Uit te voeren opdracht - Schrijf alle regels van het materiaal hieronder letterlijk over. Laat de afbeeldingen in je antwoord weg.
========
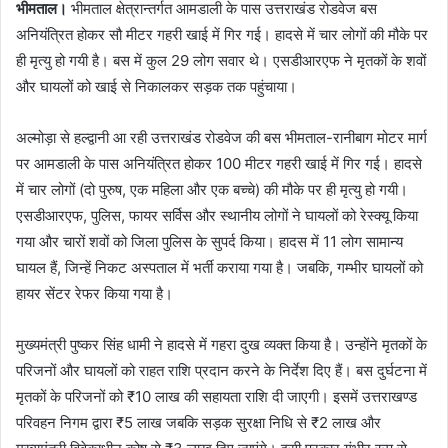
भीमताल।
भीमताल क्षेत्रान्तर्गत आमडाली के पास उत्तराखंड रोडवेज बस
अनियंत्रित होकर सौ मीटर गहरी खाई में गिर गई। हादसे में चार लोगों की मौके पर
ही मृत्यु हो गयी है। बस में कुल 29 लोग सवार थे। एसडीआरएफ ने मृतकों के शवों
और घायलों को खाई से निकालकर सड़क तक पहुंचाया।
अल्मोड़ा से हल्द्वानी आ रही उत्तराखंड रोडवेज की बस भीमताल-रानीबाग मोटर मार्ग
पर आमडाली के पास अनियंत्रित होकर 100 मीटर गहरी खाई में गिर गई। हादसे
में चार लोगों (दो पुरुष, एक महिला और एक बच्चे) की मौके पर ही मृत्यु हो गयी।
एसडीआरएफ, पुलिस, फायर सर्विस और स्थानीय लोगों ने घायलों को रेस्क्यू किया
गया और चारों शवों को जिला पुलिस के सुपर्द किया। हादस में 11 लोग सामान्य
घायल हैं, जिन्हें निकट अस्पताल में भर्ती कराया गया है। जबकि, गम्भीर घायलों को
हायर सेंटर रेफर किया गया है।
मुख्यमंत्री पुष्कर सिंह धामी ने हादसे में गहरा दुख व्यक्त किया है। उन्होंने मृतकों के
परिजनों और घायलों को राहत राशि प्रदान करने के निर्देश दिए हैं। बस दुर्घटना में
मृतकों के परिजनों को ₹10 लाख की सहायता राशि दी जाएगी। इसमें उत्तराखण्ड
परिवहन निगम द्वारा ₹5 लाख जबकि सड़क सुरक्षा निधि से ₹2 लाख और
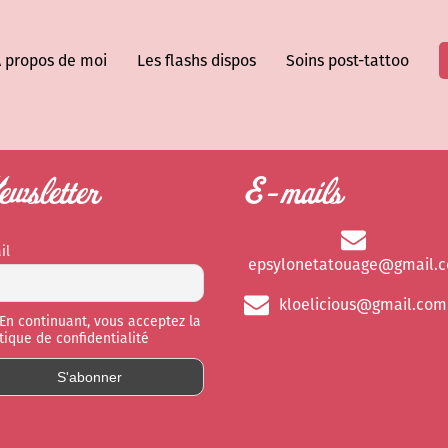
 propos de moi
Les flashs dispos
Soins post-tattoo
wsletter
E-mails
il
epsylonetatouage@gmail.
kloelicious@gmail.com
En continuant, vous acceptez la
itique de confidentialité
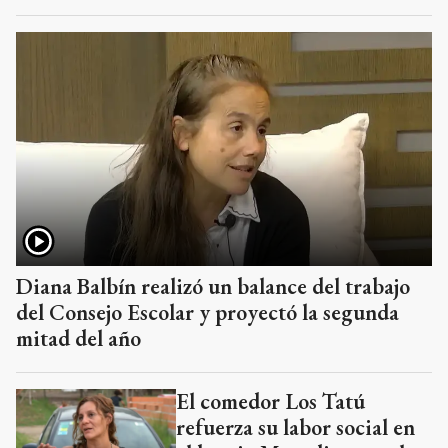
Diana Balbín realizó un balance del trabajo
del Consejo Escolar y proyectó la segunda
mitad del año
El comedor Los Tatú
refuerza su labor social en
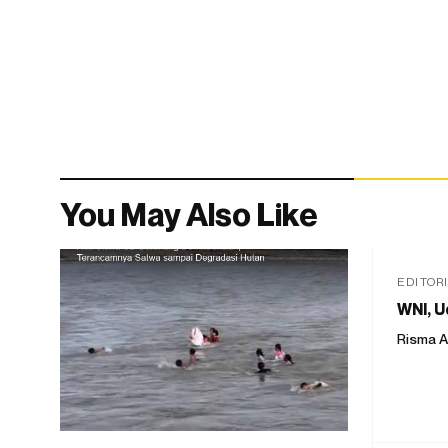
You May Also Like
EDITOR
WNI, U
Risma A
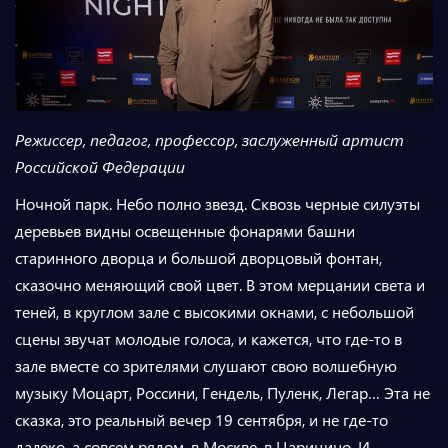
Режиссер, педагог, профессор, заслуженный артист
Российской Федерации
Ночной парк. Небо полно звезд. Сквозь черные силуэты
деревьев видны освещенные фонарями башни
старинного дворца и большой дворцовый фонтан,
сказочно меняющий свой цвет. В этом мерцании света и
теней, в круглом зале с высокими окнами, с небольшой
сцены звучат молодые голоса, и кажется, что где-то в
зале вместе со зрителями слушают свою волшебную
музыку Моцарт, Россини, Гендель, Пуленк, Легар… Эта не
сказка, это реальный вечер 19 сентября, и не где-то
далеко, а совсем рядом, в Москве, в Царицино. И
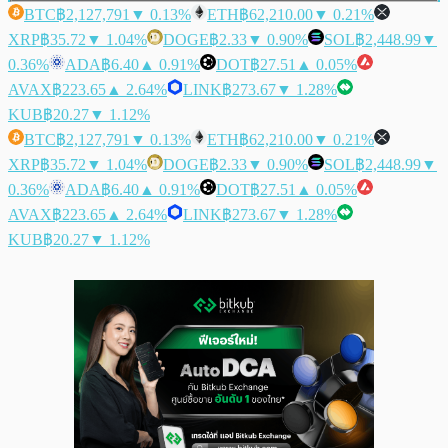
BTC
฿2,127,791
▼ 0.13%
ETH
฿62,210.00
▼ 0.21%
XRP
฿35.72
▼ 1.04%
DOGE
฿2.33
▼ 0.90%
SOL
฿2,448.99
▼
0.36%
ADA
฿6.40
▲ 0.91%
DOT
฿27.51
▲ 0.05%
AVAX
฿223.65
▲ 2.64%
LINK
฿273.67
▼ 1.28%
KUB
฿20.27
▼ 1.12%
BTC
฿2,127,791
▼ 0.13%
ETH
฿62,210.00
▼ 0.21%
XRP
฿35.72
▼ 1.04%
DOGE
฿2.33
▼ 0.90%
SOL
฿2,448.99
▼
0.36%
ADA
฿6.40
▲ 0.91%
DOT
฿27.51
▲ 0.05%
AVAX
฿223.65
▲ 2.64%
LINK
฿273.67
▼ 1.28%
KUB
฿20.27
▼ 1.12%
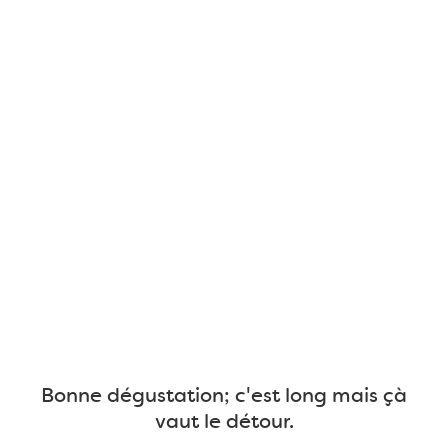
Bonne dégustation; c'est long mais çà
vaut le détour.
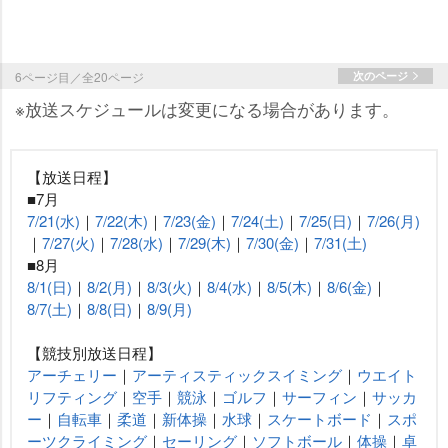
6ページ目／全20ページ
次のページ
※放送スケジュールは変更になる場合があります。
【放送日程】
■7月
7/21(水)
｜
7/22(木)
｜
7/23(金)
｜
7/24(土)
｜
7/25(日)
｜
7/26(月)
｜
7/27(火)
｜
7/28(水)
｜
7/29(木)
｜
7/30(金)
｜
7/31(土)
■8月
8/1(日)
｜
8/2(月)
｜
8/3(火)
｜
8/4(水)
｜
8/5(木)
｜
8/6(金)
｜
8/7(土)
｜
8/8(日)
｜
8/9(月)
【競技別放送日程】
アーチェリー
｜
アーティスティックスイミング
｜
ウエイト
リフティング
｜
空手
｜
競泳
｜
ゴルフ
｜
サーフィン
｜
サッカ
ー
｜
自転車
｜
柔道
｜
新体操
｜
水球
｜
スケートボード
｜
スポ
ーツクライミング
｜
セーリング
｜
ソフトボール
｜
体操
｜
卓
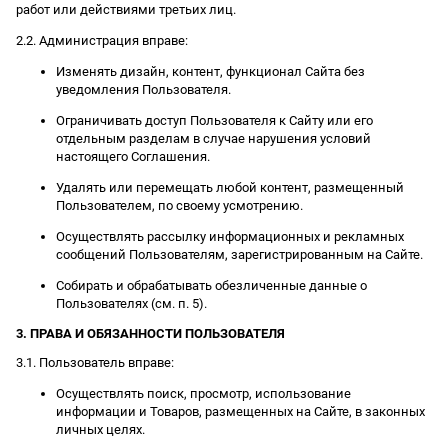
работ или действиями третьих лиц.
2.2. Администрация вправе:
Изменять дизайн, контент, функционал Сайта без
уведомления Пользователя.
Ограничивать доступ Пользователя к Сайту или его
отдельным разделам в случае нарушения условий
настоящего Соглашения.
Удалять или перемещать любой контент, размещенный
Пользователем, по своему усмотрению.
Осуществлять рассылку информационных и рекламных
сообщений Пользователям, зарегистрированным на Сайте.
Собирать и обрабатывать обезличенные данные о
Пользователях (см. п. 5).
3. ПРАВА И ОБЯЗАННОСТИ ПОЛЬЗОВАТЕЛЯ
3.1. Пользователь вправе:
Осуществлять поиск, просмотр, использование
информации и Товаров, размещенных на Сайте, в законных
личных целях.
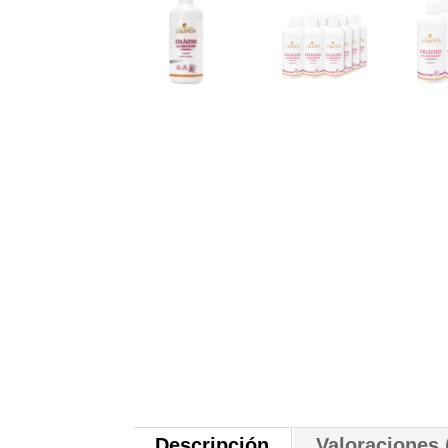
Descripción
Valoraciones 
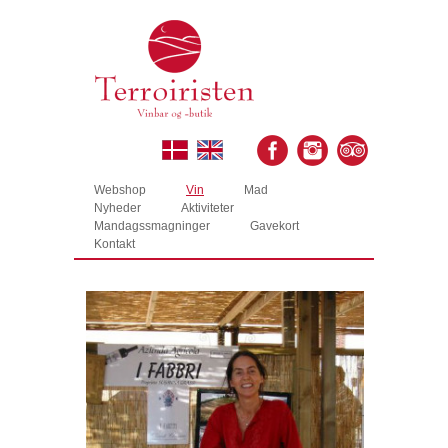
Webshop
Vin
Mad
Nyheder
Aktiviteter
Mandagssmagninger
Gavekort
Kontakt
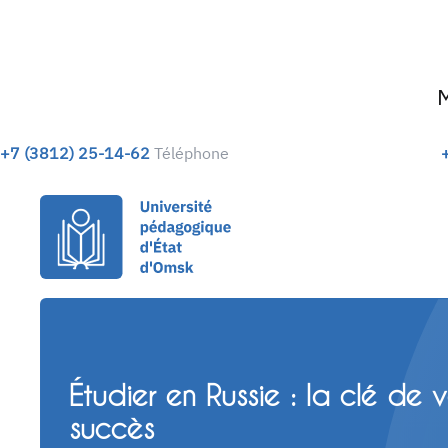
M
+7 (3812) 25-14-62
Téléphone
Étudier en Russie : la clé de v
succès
========
Uitwerking -
भीमताल।
भीमताल क्षेत्रान्तर्गत आमडाली के पास उत्तराखंड रोडवेज बस
अनियंत्रित होकर सौ मीटर गहरी खाई में गिर गई। हादसे में चार लोगों की मौके पर
ही मृत्यु हो गयी है। बस में कुल 29 लोग सवार थे। एसडीआरएफ ने मृतकों के शवों
और घायलों को खाई से निकालकर सड़क तक पहुंचाया।
अल्मोड़ा से हल्द्वानी आ रही उत्तराखंड रोडवेज की बस भीमताल-रानीबाग मोटर मार्ग
पर आमडाली के पास अनियंत्रित होकर 100 मीटर गहरी खाई में गिर गई। हादसे
में चार लोगों (दो पुरुष, एक महिला और एक बच्चे) की मौके पर ही मृत्यु हो गयी।
एसडीआरएफ, पुलिस, फायर सर्विस और स्थानीय लोगों ने घायलों को रेस्क्यू किया
गया और चारों शवों को जिला पुलिस के सुपर्द किया। हादस में 11 लोग सामान्य
घायल हैं, जिन्हें निकट अस्पताल में भर्ती कराया गया है। जबकि, गम्भीर घायलों को
हायर सेंटर रेफर किया गया है।
मुख्यमंत्री पुष्कर सिंह धामी ने हादसे में गहरा दुख व्यक्त किया है। उन्होंने मृतकों के
परिजनों और घायलों को राहत राशि प्रदान करने के निर्देश दिए हैं। बस दुर्घटना में
मृतकों के परिजनों को ₹10 लाख की सहायता राशि दी जाएगी। इसमें उत्तराखण्ड
परिवहन निगम द्वारा ₹5 लाख जबकि सड़क सुरक्षा निधि से ₹2 लाख और
 propos de moi
Les flashs dispos
Soins post-tattoo
wsletter
E-mails
il
epsylonetatouage@gmail.
kloelicious@gmail.com
En continuant, vous acceptez la
itique de confidentialité
Diana Balbín realizó un balance del trabajo
del Consejo Escolar y proyectó la segunda
mitad del año
El comedor Los Tatú
refuerza su labor social en
You May Also Like
EDITOR
WNI, U
Risma A
Режиссер, педагог, профессор, заслуженный артист
Российской Федерации
Ночной парк. Небо полно звезд. Сквозь черные силуэты
деревьев видны освещенные фонарями башни
старинного дворца и большой дворцовый фонтан,
сказочно меняющий свой цвет. В этом мерцании света и
теней, в круглом зале с высокими окнами, с небольшой
сцены звучат молодые голоса, и кажется, что где-то в
зале вместе со зрителями слушают свою волшебную
музыку Моцарт, Россини, Гендель, Пуленк, Легар… Эта не
сказка, это реальный вечер 19 сентября, и не где-то
далеко, а совсем рядом, в Москве, в Царицино. И
BTC
฿2,127,791
▼ 0.13%
ETH
฿62,210.00
▼ 0.21%
XRP
฿35.72
▼ 1.04%
DOGE
฿2.33
▼ 0.90%
SOL
฿2,448.99
▼
0.36%
ADA
฿6.40
▲ 0.91%
DOT
฿27.51
▲ 0.05%
AVAX
฿223.65
▲ 2.64%
LINK
฿273.67
▼ 1.28%
KUB
฿20.27
▼ 1.12%
BTC
฿2,127,791
▼ 0.13%
ETH
฿62,210.00
▼ 0.21%
XRP
฿35.72
▼ 1.04%
DOGE
฿2.33
▼ 0.90%
SOL
฿2,448.99
▼
0.36%
ADA
฿6.40
▲ 0.91%
DOT
฿27.51
▲ 0.05%
AVAX
฿223.65
▲ 2.64%
LINK
฿273.67
▼ 1.28%
KUB
฿20.27
▼ 1.12%
Bonne dégustation; c'est long mais çà
vaut le détour.
6ページ目／全20ページ
次のページ
※放送スケジュールは変更になる場合があります。
【放送日程】
■7月
7/21(水)
｜
7/22(木)
｜
7/23(金)
｜
7/24(土)
｜
7/25(日)
｜
7/26(月)
｜
7/27(火)
｜
7/28(水)
｜
7/29(木)
｜
7/30(金)
｜
7/31(土)
■8月
8/1(日)
｜
8/2(月)
｜
8/3(火)
｜
8/4(水)
｜
8/5(木)
｜
8/6(金)
｜
8/7(土)
｜
8/8(日)
｜
8/9(月)
【競技別放送日程】
アーチェリー
｜
アーティスティックスイミング
｜
ウエイト
リフティング
｜
空手
｜
競泳
｜
ゴルフ
｜
サーフィン
｜
サッカ
ー
｜
自転車
｜
柔道
｜
新体操
｜
水球
｜
スケートボード
｜
スポ
ーツクライミング
｜
セーリング
｜
ソフトボール
｜
体操
｜
卓
работ или действиями третьих лиц.
2.2. Администрация вправе:
Изменять дизайн, контент, функционал Сайта без
уведомления Пользователя.
Ограничивать доступ Пользователя к Сайту или его
отдельным разделам в случае нарушения условий
настоящего Соглашения.
Удалять или перемещать любой контент, размещенный
Пользователем, по своему усмотрению.
Осуществлять рассылку информационных и рекламных
сообщений Пользователям, зарегистрированным на Сайте.
Собирать и обрабатывать обезличенные данные о
Пользователях (см. п. 5).
3. ПРАВА И ОБЯЗАННОСТИ ПОЛЬЗОВАТЕЛЯ
3.1. Пользователь вправе:
Осуществлять поиск, просмотр, использование
информации и Товаров, размещенных на Сайте, в законных
личных целях.
Descripción
Valoraciones 
Webshop
Vin
Mad
Nyheder
Aktiviteter
Mandagssmagninger
Gavekort
Kontakt
M
+7 (3812) 25-14-62
Téléphone
Étudier en Russie : la clé de v
succès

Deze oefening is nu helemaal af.